Corpses of executed murderers are to be dug up as a notorious Glasgow prison closes for good.

The "Beast of Birkenshaw" serial killer Peter Manuel is among the 10 people put to death at the Barlinnie jail between 1946 and 1960.

Their remains are to be exhumed for reburial as the Scottish Prison Service plans to dispose of the site.

It will have to move the bodies from their unmarked graves at the 138-year-old jail in Riddrie before it is replaced with a new one nearby in 2023.

The SPS will have to apply to the Sheriff Court for permission to exhume any remains left in the grounds, the Daily Record understands.

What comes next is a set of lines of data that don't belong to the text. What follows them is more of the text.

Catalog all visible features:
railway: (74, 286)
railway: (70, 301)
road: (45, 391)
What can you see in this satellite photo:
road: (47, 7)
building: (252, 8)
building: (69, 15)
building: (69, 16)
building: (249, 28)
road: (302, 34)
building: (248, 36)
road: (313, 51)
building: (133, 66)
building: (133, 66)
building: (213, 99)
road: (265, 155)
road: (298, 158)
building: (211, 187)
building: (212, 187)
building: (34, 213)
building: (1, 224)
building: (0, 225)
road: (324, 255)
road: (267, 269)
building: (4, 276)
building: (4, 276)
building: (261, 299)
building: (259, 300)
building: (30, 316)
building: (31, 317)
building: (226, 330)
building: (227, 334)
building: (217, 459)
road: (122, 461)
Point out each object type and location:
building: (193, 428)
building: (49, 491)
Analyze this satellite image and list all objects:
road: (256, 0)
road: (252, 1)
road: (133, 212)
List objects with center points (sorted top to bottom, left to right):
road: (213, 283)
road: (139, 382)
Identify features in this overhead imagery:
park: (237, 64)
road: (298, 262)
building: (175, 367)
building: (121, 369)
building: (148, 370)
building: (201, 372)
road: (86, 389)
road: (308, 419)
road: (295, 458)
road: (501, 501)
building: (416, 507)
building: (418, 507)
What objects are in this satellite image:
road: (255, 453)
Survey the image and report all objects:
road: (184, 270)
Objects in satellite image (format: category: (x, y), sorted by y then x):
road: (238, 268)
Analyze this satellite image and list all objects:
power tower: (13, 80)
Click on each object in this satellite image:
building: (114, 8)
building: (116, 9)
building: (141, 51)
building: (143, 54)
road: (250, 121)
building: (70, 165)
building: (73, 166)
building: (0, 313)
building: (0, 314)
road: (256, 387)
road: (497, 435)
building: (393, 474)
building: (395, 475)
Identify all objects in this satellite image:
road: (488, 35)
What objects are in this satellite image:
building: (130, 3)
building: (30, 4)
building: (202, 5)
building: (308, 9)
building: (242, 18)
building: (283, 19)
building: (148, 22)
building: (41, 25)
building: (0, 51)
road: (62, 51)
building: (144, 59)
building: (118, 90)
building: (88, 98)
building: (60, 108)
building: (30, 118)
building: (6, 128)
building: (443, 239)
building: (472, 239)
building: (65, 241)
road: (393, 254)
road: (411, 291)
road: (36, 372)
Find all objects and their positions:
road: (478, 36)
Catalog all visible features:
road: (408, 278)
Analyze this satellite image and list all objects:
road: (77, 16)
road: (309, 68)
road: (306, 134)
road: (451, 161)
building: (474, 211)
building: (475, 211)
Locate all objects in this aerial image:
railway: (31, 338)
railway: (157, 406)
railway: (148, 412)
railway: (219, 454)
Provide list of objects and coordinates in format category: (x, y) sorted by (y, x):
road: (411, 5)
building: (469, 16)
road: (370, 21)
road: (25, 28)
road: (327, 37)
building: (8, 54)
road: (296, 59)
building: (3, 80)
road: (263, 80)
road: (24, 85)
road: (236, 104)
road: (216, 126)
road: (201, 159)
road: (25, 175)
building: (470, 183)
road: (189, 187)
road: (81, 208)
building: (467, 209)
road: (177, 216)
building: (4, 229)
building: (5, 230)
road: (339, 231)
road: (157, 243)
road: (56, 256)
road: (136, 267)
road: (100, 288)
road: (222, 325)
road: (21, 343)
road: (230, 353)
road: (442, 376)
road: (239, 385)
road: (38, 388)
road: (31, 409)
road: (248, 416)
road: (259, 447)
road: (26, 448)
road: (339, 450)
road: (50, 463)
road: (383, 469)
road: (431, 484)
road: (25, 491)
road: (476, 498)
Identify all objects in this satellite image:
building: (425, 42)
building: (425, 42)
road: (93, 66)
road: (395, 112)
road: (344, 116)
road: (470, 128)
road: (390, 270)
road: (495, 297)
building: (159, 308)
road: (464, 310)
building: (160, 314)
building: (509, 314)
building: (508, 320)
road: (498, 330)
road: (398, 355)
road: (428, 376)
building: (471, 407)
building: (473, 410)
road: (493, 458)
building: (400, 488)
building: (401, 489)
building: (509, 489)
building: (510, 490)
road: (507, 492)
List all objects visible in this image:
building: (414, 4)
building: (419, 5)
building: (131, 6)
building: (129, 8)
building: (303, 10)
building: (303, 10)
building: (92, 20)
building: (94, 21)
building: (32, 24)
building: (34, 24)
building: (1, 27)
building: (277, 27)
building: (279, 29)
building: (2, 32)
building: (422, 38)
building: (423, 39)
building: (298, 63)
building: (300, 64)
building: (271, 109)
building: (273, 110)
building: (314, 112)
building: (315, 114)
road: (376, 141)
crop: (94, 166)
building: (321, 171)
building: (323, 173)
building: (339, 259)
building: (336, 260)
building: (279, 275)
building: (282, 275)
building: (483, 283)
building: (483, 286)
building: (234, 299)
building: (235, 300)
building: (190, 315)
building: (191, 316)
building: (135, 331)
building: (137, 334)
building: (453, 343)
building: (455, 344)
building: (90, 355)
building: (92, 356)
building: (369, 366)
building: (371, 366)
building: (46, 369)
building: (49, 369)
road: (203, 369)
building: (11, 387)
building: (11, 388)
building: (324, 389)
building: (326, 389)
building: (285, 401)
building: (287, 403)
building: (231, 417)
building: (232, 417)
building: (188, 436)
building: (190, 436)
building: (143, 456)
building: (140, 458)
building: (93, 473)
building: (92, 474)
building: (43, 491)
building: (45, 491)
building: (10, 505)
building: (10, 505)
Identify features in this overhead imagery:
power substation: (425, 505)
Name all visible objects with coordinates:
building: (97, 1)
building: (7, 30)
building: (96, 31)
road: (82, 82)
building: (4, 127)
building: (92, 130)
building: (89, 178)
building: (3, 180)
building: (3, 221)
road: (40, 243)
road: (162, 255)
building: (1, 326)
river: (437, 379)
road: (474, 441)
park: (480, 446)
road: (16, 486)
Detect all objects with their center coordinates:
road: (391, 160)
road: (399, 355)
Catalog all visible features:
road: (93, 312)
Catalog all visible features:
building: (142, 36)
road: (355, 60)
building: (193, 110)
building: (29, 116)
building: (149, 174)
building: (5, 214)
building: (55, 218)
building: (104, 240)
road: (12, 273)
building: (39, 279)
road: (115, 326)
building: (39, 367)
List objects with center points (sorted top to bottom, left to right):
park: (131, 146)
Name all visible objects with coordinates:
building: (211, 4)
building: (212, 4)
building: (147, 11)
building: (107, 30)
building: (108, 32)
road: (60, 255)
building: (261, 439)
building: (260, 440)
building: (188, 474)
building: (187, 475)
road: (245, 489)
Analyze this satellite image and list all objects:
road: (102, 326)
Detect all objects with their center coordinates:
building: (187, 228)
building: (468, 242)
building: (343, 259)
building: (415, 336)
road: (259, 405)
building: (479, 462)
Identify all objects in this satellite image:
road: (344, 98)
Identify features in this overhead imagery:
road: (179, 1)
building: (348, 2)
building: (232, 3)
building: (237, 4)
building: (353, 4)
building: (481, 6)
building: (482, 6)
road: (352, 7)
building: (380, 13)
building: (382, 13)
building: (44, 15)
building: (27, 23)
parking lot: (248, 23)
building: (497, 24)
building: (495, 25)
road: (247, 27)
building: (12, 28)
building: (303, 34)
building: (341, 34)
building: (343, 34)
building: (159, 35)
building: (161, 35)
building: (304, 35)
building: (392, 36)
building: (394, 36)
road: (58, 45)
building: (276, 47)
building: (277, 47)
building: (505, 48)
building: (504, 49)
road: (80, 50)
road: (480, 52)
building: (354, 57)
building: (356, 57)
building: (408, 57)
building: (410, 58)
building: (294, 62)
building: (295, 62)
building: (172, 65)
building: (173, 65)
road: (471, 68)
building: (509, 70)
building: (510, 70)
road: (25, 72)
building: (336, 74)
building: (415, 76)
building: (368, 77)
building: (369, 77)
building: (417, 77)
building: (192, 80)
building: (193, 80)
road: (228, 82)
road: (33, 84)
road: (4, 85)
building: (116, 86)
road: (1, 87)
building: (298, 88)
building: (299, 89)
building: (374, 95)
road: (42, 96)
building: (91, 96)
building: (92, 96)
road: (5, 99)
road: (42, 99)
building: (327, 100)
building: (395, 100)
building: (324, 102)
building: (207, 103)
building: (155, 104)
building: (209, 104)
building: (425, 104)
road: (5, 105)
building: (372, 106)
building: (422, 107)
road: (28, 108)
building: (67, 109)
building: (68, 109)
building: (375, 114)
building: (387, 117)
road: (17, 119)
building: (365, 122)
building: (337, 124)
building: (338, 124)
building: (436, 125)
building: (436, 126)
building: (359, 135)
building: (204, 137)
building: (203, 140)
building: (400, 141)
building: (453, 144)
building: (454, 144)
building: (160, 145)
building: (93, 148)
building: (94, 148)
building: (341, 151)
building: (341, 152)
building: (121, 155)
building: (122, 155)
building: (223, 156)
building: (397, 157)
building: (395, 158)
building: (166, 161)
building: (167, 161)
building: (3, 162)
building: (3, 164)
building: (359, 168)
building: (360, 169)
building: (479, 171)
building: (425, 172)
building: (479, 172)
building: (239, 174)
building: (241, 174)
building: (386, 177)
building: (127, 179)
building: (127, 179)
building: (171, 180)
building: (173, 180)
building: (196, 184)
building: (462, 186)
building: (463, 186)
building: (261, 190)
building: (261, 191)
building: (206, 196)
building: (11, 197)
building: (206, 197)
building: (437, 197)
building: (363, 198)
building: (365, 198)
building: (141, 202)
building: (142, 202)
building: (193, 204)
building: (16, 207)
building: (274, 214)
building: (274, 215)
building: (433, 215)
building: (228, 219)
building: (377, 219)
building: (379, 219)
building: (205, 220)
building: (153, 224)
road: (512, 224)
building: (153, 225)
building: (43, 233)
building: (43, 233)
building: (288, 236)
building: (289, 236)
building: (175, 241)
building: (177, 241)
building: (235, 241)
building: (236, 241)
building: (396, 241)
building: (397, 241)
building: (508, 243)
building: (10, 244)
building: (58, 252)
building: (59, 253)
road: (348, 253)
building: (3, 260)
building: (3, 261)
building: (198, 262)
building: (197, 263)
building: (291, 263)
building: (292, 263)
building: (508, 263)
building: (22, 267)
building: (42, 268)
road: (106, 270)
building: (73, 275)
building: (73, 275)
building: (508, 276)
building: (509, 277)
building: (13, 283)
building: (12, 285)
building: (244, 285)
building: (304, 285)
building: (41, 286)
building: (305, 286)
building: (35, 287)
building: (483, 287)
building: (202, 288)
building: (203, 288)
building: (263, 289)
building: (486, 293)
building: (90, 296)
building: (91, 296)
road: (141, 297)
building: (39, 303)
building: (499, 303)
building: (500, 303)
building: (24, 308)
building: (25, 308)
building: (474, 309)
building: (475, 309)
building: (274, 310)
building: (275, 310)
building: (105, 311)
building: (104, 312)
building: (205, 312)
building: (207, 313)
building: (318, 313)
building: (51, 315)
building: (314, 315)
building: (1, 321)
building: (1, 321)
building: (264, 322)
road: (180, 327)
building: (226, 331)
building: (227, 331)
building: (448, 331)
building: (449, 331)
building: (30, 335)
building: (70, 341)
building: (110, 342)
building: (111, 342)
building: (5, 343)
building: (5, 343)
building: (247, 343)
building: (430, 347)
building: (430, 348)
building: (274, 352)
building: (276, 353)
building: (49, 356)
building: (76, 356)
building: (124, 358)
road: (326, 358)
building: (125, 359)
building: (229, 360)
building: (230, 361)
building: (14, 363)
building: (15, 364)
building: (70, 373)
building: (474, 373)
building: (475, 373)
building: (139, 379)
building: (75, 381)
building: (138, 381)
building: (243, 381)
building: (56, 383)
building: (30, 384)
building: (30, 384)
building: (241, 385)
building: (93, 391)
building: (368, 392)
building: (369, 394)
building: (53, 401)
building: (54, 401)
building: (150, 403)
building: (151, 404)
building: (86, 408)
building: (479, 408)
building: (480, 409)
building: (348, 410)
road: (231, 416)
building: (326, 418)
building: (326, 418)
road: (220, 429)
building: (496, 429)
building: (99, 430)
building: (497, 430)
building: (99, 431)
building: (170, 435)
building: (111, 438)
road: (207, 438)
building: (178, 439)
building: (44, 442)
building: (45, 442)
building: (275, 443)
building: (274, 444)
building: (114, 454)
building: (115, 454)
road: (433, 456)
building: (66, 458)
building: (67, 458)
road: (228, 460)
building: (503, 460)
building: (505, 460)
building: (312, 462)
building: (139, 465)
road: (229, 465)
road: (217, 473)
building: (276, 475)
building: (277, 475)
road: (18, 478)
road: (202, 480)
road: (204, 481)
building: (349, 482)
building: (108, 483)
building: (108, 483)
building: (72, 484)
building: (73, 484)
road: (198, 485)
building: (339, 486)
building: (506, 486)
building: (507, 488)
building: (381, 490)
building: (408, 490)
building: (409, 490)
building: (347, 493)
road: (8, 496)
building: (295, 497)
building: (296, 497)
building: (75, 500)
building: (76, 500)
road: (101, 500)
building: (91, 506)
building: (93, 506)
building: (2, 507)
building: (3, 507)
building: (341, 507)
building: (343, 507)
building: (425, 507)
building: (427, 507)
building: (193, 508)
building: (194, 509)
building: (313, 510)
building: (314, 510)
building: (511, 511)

A prison source said: “The SPS will sell the site the current prison sits on but before they can do that any bodies left in the burial ground will have to be dug up and moved elsewhere.

Peter Manuel

“It’s likely they will be cremated and their ashes scattered. It will be done considerately and efforts will be made to trace families in the event they wish to take charge of the disposal.”

The last execution at Bar-L was in December 1960, when Anthony Miller was hanged for killing a man during a robbery gone wrong.

The 19-year-old turned to state ­executioner Harry Allen and said: “Please Mister” as he stood on the scaffold.

Barlinnie Prison

Manuel, the second last person to be hanged at Barlinnie, was executed in 1958 after he was convicted of murdering seven people in Lanarkshire and the south of Scotland.

The 31-year-old, known as the Beast of Birkenshaw, reportedly turned to hangman Allen and said: “Turn up the radio and I’ll go quietly.”

Barlinnie has been criticised by ­inspectors for its overcrowding, with about 1500 inmates in a prison designed for 1000.

Warders posting the death notice on the gates of Barlinnie after the execution of John Lyon

Planning permission in principle has been granted by Glasgow City Council for the new prison, south of Royston Road near Provan Gas Works, and work is expected to begin in the next few months. It will be designed to hold 1200 inmates.

A spokesman for the Scottish Prison Service said: “The Scottish Prison Service will have to look at the plans for the future of the site.

“We are aware there are graves within the grounds of the prison, and we will ensure the appropriate consideration is given to the removal of the remains as part of the decommissioning of the site.”

In 2014, prison bosses applied for permission to exhume the remains of the last man hanged in Scotland before they shut Craiginches jail in Aberdeen.

Henry John Burnett went to the gallows for murder in 1963 and was buried in the prison grounds.

His remains were exhumed in August 2014 and taken for a private ceremony to Aberdeen Crematorium.